### ACTIVITÉ
Prolongez le texte ci-dessous sur les juges du tribunal de commerce en reprenant juste après sa dernière phrase.

### EXTRAIT DU TEXTE
+++
JUGES (Encyclopédie Anarchiste, Paul Morel)


Les juges composant le Tribunal de Commerce sont les derniers magistrats élus.

Dans les villes où il n’existe pas un tribunal de commerce, le tribunal civil juge commercialement, c’est-à-dire applique au litige commercial les dispositions du code de commerce, et la justice n’en est pas moins rendue au justiciable, qu’il soit ou non commerçant. Sur appel, les jugements du tribunal de commerce sont déférés à la Cour d’appel, dont la compétence est générale et sans distinction. On peut trouver au premier degré de juridiction comme au second la même aptitude du juge pour le litige et la même adaptation du litige au juge.

Les juges du tribunal de commerce sont élus par tous les commerçants patentés ou associés en nom collectif, domiciliés depuis cinq ans dans le ressort du tribunal ; la loi ajoute à ces commerçants et associés, les directeurs de compagnies françaises, les agents de change, etc., etc. Nous ne saurions entrer dans la minutie de ces détails. La liste électorale est dressée pour chaque commune par le maire assisté de deux conseillers municipaux. Ne peuvent être électeurs les condamnés privés de leurs droits civils et civiques, les faillis non réhabilités.

Le tribunal, dont le sectionnement vient d’être remanié, se compose de juges élus pour deux ans et de juges élus pour un an. Tout électeur inscrit peut être élu juge s’il est âgé de 30 ans, et tout ancien juge pourra être nommé président s’il est âgé de 40 ans. Tout juge sortant est rééligible, mais ne peut être réélu deux fois qu’après un intervalle d’un an entre ces deux réélections.
+++
### CONTENU DES DONNÉES
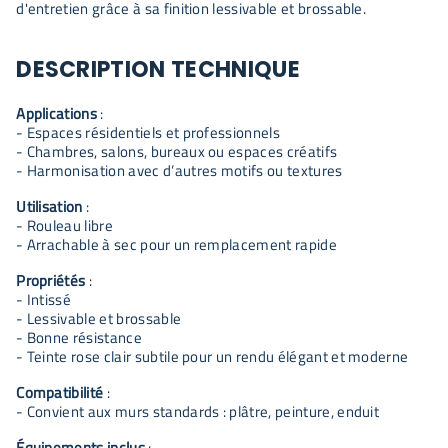
d'entretien grâce à sa finition lessivable et brossable.
DESCRIPTION TECHNIQUE
Applications
:
- Espaces résidentiels et professionnels
- Chambres, salons, bureaux ou espaces créatifs
- Harmonisation avec d’autres motifs ou textures
Utilisation
:
- Rouleau libre
- Arrachable à sec pour un remplacement rapide
Propriétés
:
- Intissé
- Lessivable et brossable
- Bonne résistance
- Teinte rose clair subtile pour un rendu élégant et moderne
Compatibilité
:
- Convient aux murs standards : plâtre, peinture, enduit
Équipements inclus
:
+++
### RÉPONSE FINALE
Venons aux juges qui composent le tribunal de première instance. Les magistrats appelés à composer le tribunal sont des juges, les magistrats appelés à composer la cour d’appel ou la cour de cassation ont le titre de conseillers

Peut être nommé juge tout citoyen français jouissant de ses droits civils et politiques, s’il est âgé de 25 ans et s’il satisfait aux conditions suivantes : être licencié en droit, justifier d’un stage de deux ans au barreau d’un tribunal. A ces exigences a été ajoutée la garantie d’un examen réglementé par la Chancellerie.

Le président du tribunal et les vice-présidents sont nommés par décret du président de la République comme les juges.

Le nombre des juges que compte un tribunal est fixé par les pouvoirs publics. Le tribunal, si son importance le comporte, est divisé en chambres. Le président est de droit président de chaque chambre ; la chambre qu’il ne préside pas effectivement est présidée par un vice­ président. La nécessité s’étant fait sentir à Paris de diviser les chambres en sections, chaque section est pré­sidée par un président de section. On appelle juge doyen dans chaque section le juge le plus ancien, si l’on se réfère à la date de sa nomination.

Le président du tribunal doit être âgé de 27 ans au moins.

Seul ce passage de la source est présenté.